═════ SELECTED EXCERPT ═════

By Tim Bovy and Ian Hodges

It is only a matter of time before the SEC’s proposed rules for environmental, Social, and Governance (ESG) reporting evolve into Sarbanes-Oxley style legislation, providing welcomed guidelines and coherence to the current “alphabet soup” of over 600 reporting standards. Boards need the clarification that this coherence will bring, but, like Sarbanes Oxley, it also means that they will have the burden of responsibility and accountability for guaranteeing the accuracy of the information they provide to the investment community.  This responsibility will require developing internal processes for the internal control of non-financial reporting (ICNFR) comparable to the internal control of financial reporting (ICFR), at the same time that it will amplify board-level oversight.

The SEC has already indicated why codifying ESG reporting is necessary.  In a speech on March 15, 2021, then commissioner Allison Herren Lee said: “There is really no historical precedent for the magnitude of the shift in investor focus that we’ve witnessed over the last decade toward the analysis and use of climate and other ESG risks and impacts in investment decision-making.  That’s not to say that investor focus on issues that also have social or ethical significance is new.”  Neither, however, is it that old.

Until very recently, the Friedmanite model dominated the discussions of most investors, led, for example, by the Koch brothers, among others, who expected businesses to follow a neoliberal creed.  It is instructive to remind ourselves of its main themes.  Writing in 1970, Friedman said that businessmen who “declaim that business is not concerned ‘merely’ with profit but also with promoting desirable ‘social’ ends; that business has a ‘social conscience’ and takes seriously its responsibilities for providing employment, eliminating discrimination, avoiding pollution and whatever else may be the catchwords of the contemporary crop of reformers” were living in a kind of cloud cuckoo land of “pure and unadulterated socialism,” and were the “unwitting puppets of the intellectual forces that have been undermining the basis of a free society these past decades.” 

Klaus Schwab, founder of the World Economic Forum (WEF), declared only a few years ago, in 2019, that “this form of [shareholder] capitalism is no longer sustainable.”  The WEF is proposing that we shift to stakeholder capitalism. In shareholder capitalism, “the responsibility of business is to increase its profits”; in stakeholder capitalism, “society’s goal is to increase the well being of people and the planet.” Shareholder capitalism emphasizes “short-term profit maximization as the highest good”; stakeholder capitalism focuses upon “long-term value creation and ESG measures.” Investors have added their voices to the stakeholder capitalism chorus, putting huge pressure on boards to include ESG as a main component of their long-term strategy. 

If the SEC’s ESG rules roughly follow SOX, organizations will need to have internal controls that ensure the legality of their non-financial ESG reporting, and to verify that the information contained in the reports is accurate.  Beyond this, as the lawyer Martin Lipton has recently noted, “the Caremark doctrine recommends that companies have in place information and reporting systems reasonably designed to provide timely, accurate information to allow management and the board to reach informed judgments about the corporation’s compliance with law and its business performance.”  Companies normally think of such systems in the context of financial information and reporting.  ESG has changed that, giving non-financial information and reporting systems equal parity.

═════ EXERCISE DATA ═════

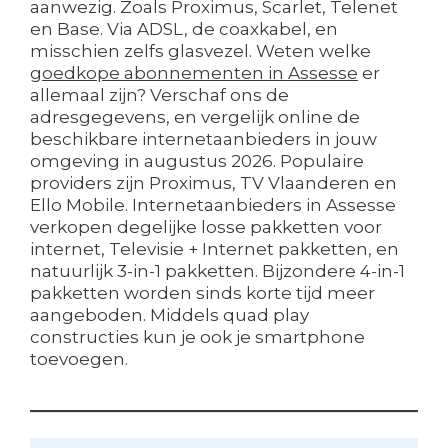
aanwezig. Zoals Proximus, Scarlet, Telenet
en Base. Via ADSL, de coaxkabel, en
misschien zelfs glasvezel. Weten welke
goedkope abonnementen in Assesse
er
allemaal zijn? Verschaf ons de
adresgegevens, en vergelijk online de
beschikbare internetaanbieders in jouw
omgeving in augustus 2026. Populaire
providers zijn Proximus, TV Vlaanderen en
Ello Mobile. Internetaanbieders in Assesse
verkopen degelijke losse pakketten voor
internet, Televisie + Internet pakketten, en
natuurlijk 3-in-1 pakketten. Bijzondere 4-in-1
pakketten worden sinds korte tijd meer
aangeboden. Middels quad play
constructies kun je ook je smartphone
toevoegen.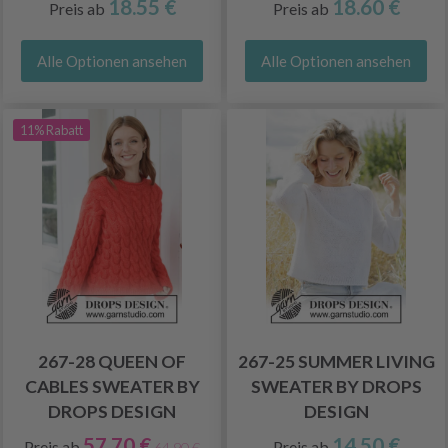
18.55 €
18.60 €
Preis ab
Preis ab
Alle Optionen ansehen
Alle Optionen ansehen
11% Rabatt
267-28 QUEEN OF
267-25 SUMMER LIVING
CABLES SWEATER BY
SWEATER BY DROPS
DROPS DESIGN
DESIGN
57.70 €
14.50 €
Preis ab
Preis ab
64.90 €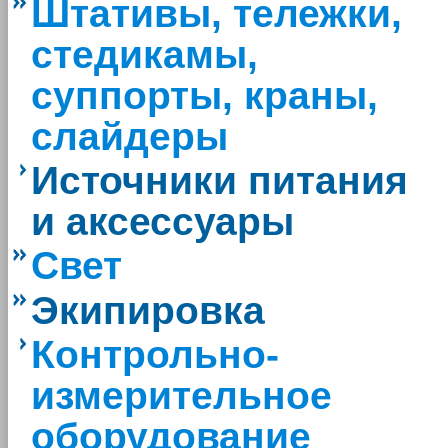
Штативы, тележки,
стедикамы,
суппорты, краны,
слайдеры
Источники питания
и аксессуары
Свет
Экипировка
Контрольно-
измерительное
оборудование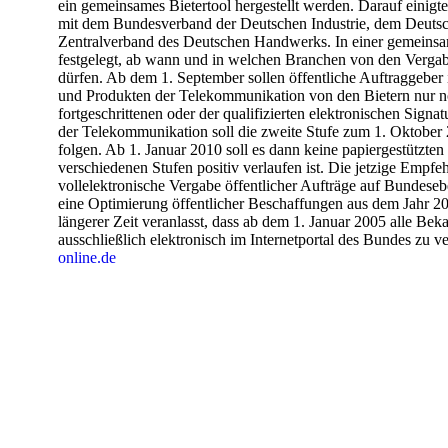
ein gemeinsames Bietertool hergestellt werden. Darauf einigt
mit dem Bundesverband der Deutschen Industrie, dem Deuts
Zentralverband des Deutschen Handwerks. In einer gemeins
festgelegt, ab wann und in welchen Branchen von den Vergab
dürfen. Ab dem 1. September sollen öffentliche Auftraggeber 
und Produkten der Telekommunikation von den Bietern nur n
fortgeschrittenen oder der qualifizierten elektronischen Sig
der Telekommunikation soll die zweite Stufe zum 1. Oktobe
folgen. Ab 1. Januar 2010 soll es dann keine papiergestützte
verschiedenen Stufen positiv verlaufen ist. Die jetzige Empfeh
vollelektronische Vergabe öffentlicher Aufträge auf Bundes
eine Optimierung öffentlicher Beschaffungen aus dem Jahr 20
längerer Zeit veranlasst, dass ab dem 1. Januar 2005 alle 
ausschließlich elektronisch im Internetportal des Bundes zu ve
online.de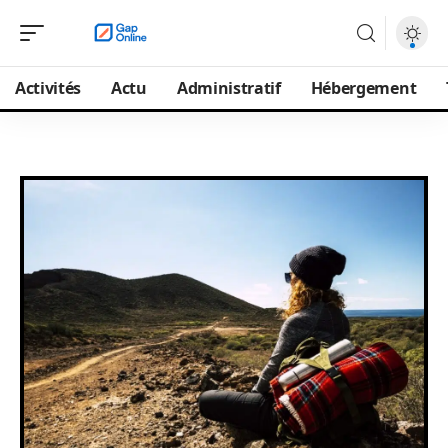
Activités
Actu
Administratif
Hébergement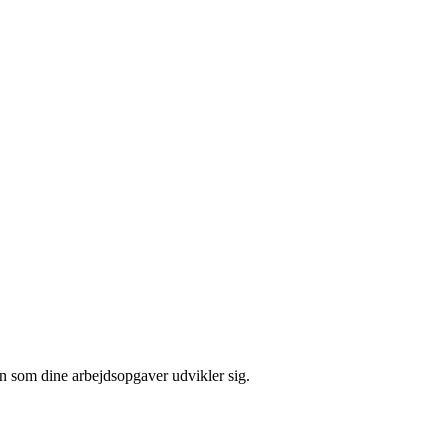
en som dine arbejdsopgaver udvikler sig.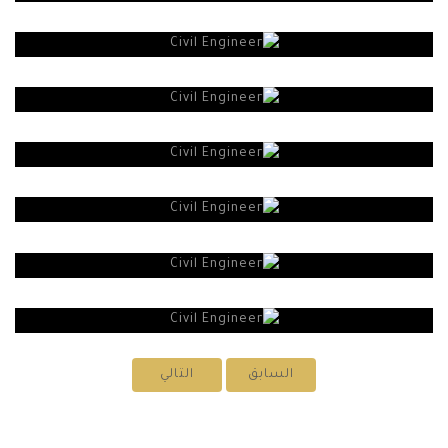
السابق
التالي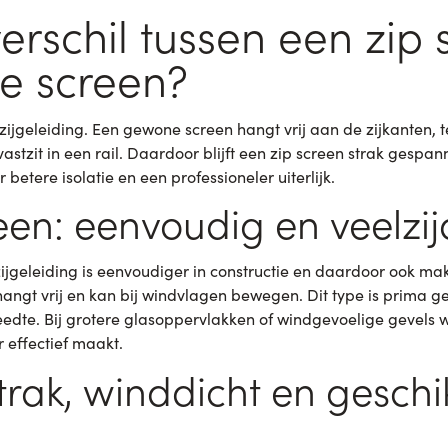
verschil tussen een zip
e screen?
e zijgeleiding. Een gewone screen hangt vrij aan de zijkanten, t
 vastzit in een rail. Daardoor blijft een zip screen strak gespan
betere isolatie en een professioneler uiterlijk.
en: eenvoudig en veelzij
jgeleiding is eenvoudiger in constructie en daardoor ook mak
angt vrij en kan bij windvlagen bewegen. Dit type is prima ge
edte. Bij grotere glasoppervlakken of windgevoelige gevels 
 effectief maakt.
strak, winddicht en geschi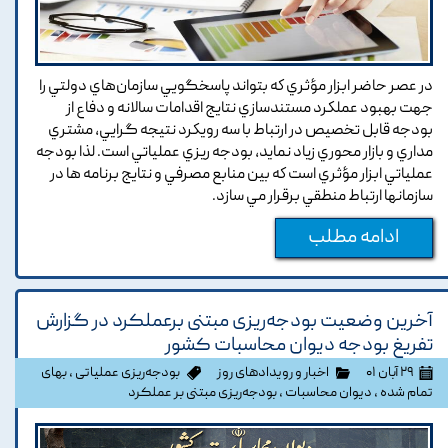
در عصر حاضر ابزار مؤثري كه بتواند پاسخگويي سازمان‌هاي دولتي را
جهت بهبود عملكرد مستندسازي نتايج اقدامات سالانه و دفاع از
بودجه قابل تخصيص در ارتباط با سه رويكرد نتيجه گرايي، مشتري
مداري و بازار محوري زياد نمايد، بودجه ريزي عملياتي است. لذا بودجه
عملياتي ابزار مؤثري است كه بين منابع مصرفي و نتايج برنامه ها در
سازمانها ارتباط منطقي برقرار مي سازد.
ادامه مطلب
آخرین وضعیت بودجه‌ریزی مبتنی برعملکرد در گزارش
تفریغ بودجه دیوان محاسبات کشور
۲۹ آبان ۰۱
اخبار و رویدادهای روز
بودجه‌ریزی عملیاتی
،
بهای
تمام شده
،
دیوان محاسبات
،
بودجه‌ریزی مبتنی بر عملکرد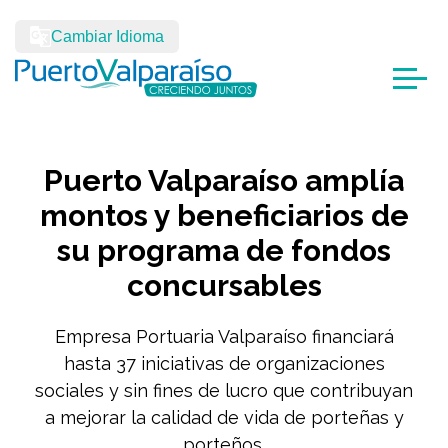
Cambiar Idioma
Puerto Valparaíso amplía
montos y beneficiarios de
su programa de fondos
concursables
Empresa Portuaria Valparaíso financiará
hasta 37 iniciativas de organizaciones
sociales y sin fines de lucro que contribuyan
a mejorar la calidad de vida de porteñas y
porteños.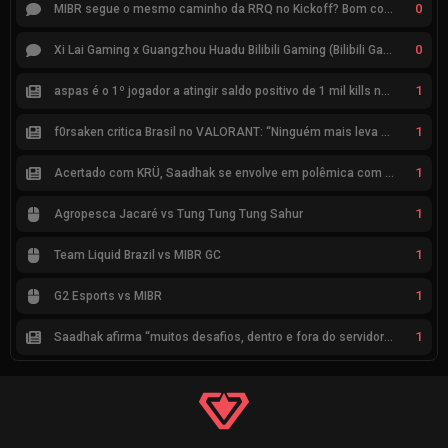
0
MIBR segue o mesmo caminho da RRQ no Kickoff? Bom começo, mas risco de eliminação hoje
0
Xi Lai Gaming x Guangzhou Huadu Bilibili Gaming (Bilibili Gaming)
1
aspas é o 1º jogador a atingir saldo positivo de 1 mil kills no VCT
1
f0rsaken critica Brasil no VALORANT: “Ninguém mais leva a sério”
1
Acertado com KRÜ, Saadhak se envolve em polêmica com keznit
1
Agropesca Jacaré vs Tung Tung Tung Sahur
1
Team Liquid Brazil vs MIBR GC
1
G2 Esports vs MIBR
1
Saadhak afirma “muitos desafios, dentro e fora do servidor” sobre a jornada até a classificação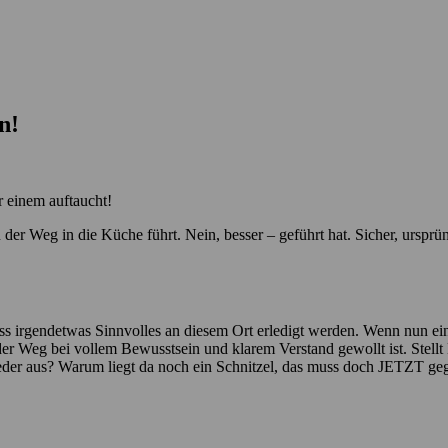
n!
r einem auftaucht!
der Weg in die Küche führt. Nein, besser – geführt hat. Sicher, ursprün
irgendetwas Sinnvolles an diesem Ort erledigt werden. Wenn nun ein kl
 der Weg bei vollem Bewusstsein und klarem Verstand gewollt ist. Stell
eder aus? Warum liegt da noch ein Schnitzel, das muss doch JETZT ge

═════

**WHAT YOU WILL DO:**
A – List every person whom the article on ESG reporting quotes directly.
B – According to the article on ESG reporting, roughly how many reporting standards currently make up the "alphabet soup"?
C – Reproduce the article on ESG reporting from "If the SEC’s" up to and including "systems equal parity.".

**RESULTS FOR THE EXERCISE:**
A – Allison Herren Lee, Friedman, Klaus Schwab, Martin Lipton

B – Over 600 reporting standards.

C –
If the SEC’s ESG rules roughly follow SOX, organizations will need to have internal controls that ensure the legality of their non-financial ESG reporting, and to verify that the information contained in the reports is accurate.  Beyond this, as the lawyer Martin Lipton has recently noted, “the Caremark doctrine recommends that companies have in place information and reporting systems reasonably designed to provide timely, accurate information to allow management and the board to reach informed judgments about the corporation’s compliance with law and its business performance.”  Companies normally think of such systems in the context of financial information and reporting.  ESG has changed that, giving non-financial information and reporting systems equal parity.